What Happens When You Constantly Force a Kid to Do Homework

Each evening starts with a struggle in your home.

The story is as old as Adam:

Your schooler hasn't finished the homework for tomorrow, and you have nothing to do but fault him for laziness and force to complete that damned tasks. It's the endless war with no winners, where you play the role of a bad cop, not a parent caring for children’s achievement and development.

That's what Sara Bennett and Nancy Kalish call "the family fallout from parent to taskmaster" in the book The Case Against Homework. Authors note that homework has become a family affair today, with us parents managing its every aspect. We explain concepts, help to design projects, proofread and edit (sometimes write!) essays, and even stay up late to finish his homework after a kid has gone to bed.

With all that, most parents understand those tasks bring no value to their kids as there's almost no evidence that tons of homework can help schoolers achieve academic success. Instead, the consequences of constant forcing a kid to do homework and permanent participating in the process may appear to be troublesome.

Ruined relationship

Today, the parent involvement with homework has increased drastically. A mom or a dad of a first-grader spends at least an hour to get their kid through homework each night. Do you remember your own parents or grandparents did the same with you when you were in school?

Okay, they might ask if you had homework at all or if you needed to prepare something for a tomorrow test. And yet, homework was your job, not your parents' to complete it with you (or for you). Don't you agree that relationships with our parents were the better for it?

Constant “homework wars” with your kid today are the result of the process that was set in 1990s and gave rise to the concepts of parental involvement and parent-teacher partnerships. Educators expect high levels of parent participation, so they assign tasks that your kid can't complete on his own. Aimed at encouraging parents to spend more time with kids and have a great relationship with their teachers, the concepts have turned into problems:

  • we parents don't have a clear idea of how much involvement is enough;
  • we argue with kids, begging and forcing them to do assignments with an effort;
  • we turn homes into second classrooms at nights, giving up good time with the family for homework struggles, hysterics, and resentments.

All that brings nothing to strong relationships with your kids, leading to warmth and closeness loss. Moreover, such “homework battles” can ruin relationships with your partner as well, when you frequently disagree about how to handle that homework. When a partner follows a “let them do it – or not do it” method while you are certain that it's a family who must take responsibility for all assignments and grades, quarrels and blame games are difficult to avoid.

Cheating

Such a pressing on the part of schools, when parents can do their best and show kids how much we all value academic success and education in general, may lead to the situation when one day you find searches a la “do my homework” or “write my essay” in your kid's browser history.

To satisfy parent expectations, schoolers are ready to cheat the system for an A. Unable to complete assignments on their own, a kid goes to websites of custom writing services (seeing they are not that difficult to find today) and asks others to do homework for them.

Consequences may be not as obvious as it seems first: together with a reputation loss, your schooler gets a weaker immune system (the stress of guilt and the fear of getting caught come into effect here), demotivation to learn, atrophy of critical thinking, and distortion of moral.

Health problems

As a parent, you worry about your kid's future by all means.
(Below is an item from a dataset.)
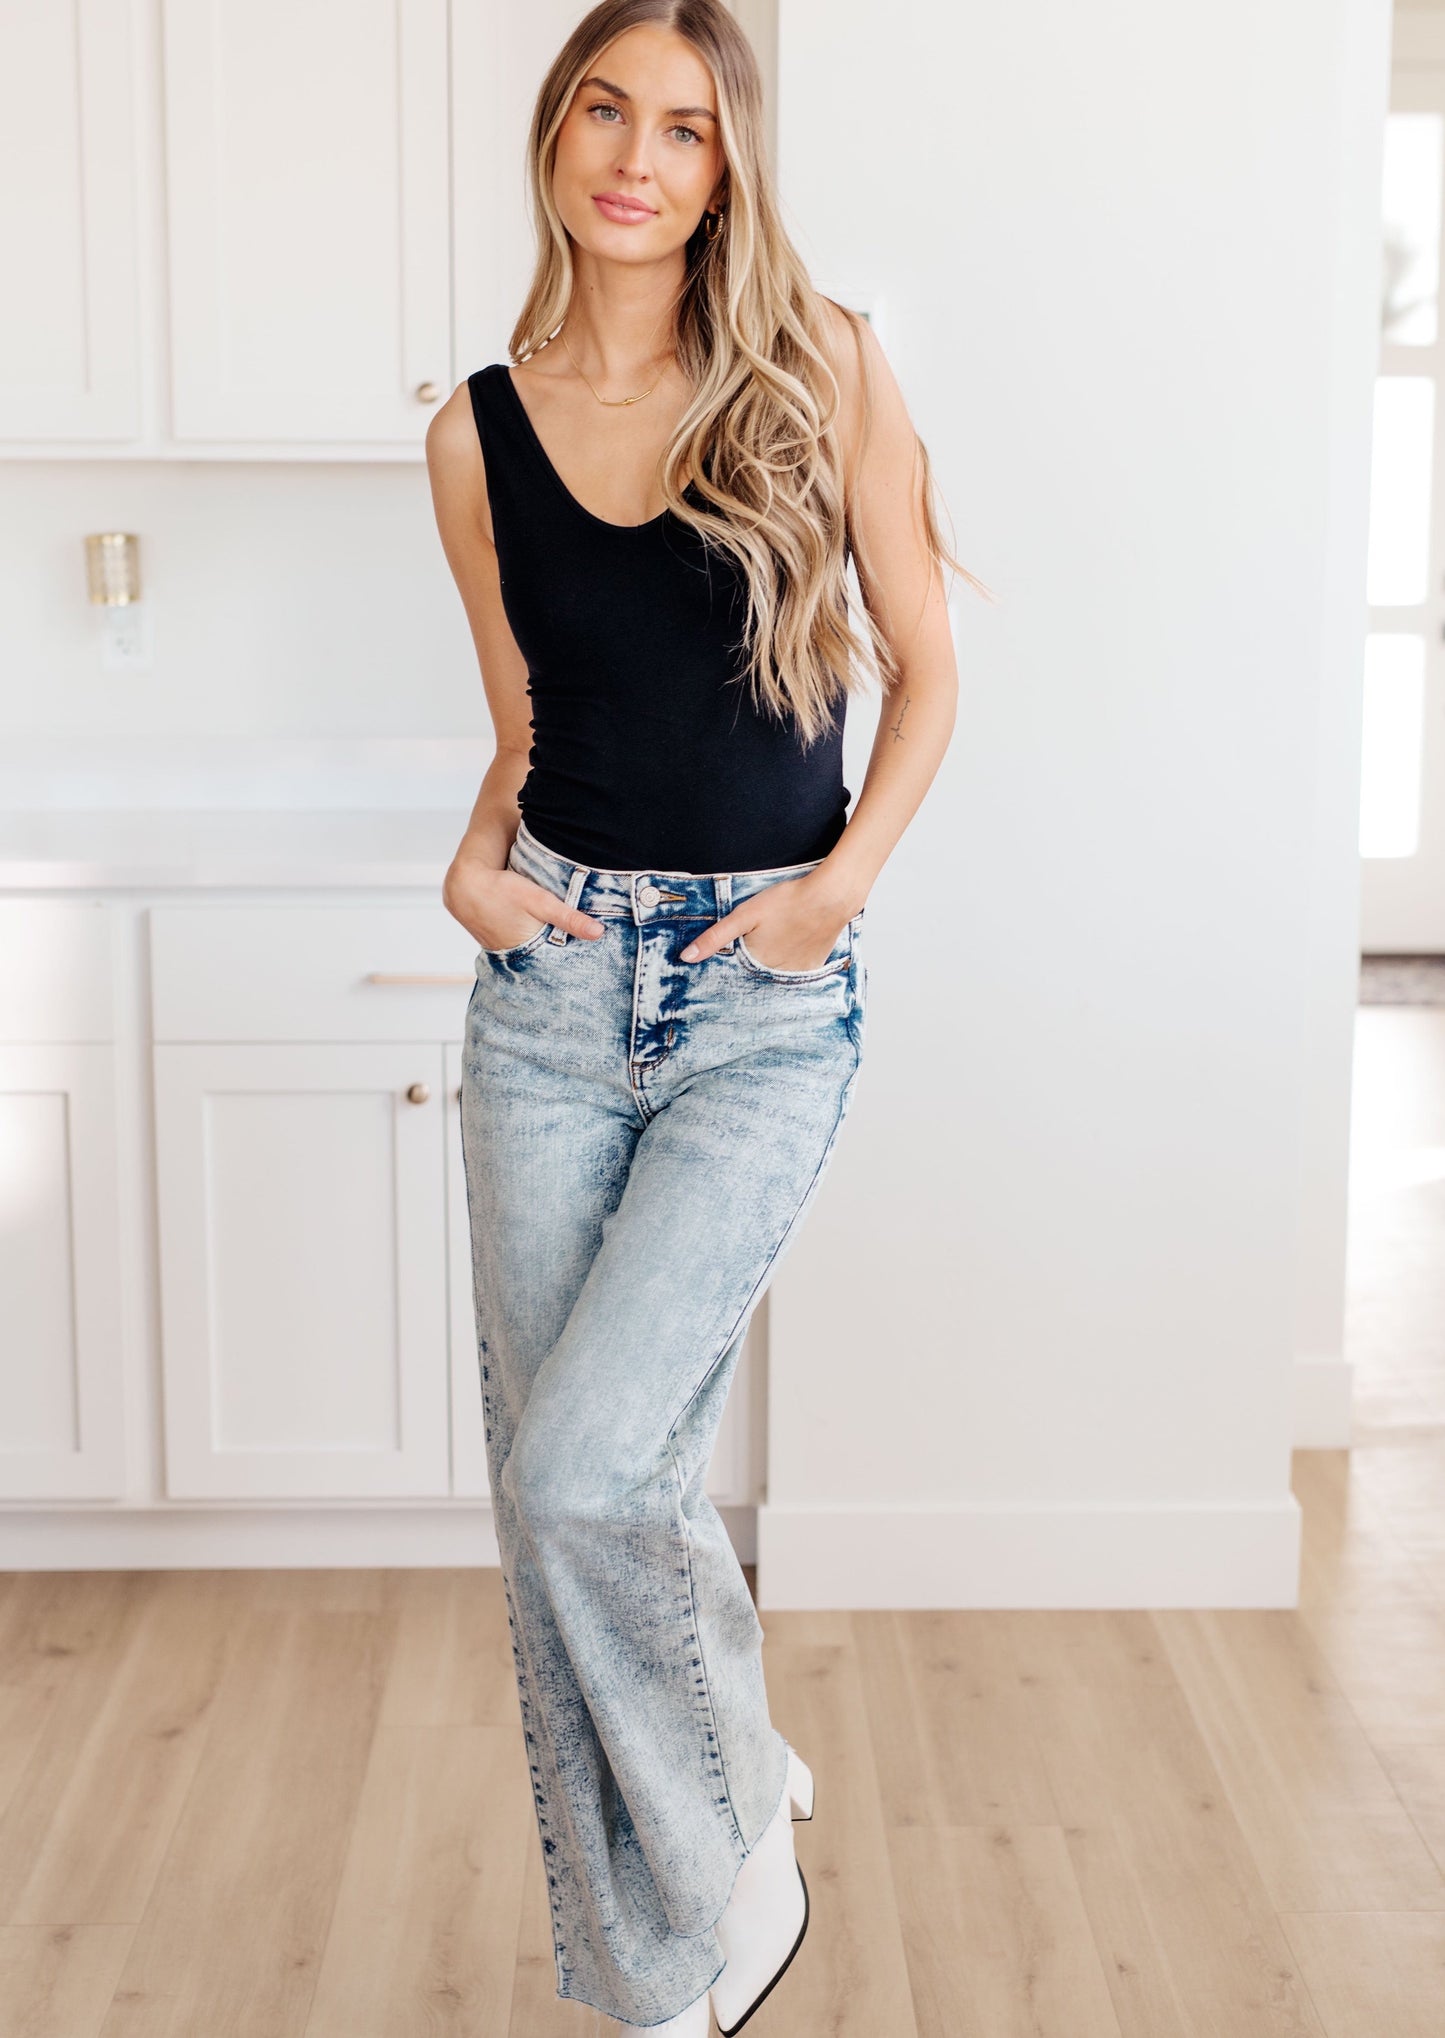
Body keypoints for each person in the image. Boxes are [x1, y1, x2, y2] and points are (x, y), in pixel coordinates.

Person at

You want him to achieve all goals, make all dreams come true, and become a successful and self-confident leader who graduated from Harvard or Yale as minimum. Professor of psychology William Crain agrees that “parents today are in a constant panic about their kids' success.” He explains that moms and dads force schoolers into doing more homework because they feel it's the only way to achieve success. What they often don't consider is the negative influence this constant pressure might have on their kids' physical and mental health. Children are not immune to such anxieties.

Stresses, headaches, sleep disorder, problems with self-esteem, atelophobia – this is the short list of consequences your constant “homework battles” may bring to a schooler's health. You want your kid to be perfect, but you don't let him make a mistake or experience a failure to learn how to cope with that. Requiring perfection and encouraging the highest grades as the only way to succeed in life, you trigger your kid's future mental disorders.

Any solution to the problem?

Try encouraging instead of forcing. Create a quiet place for a kid to do homework, keep all distractions away, and don't breathe down his neck all the time. Allow your schooler to create the schedule for doing homework and agree on free times he can spend without assignments.

Make homework a kid's responsibility rather than your own, and let him deal with the consequences of not completing tasks. Explain the benefits of education, and don't go angry once your schooler gets a B or a C for essays. There's no need to make him feel guilty; instead, encourage him by saying he'll do better next time.

Yes, parent participation is vital to know what kids are doing and learning at school and demonstrate them the value of education. But does it mean forcing, arguing, and bribing for completed homework and high grades? Couldn't we participate by open communication with our children and asking teachers for brief weekly updates of what they're doing and assigning?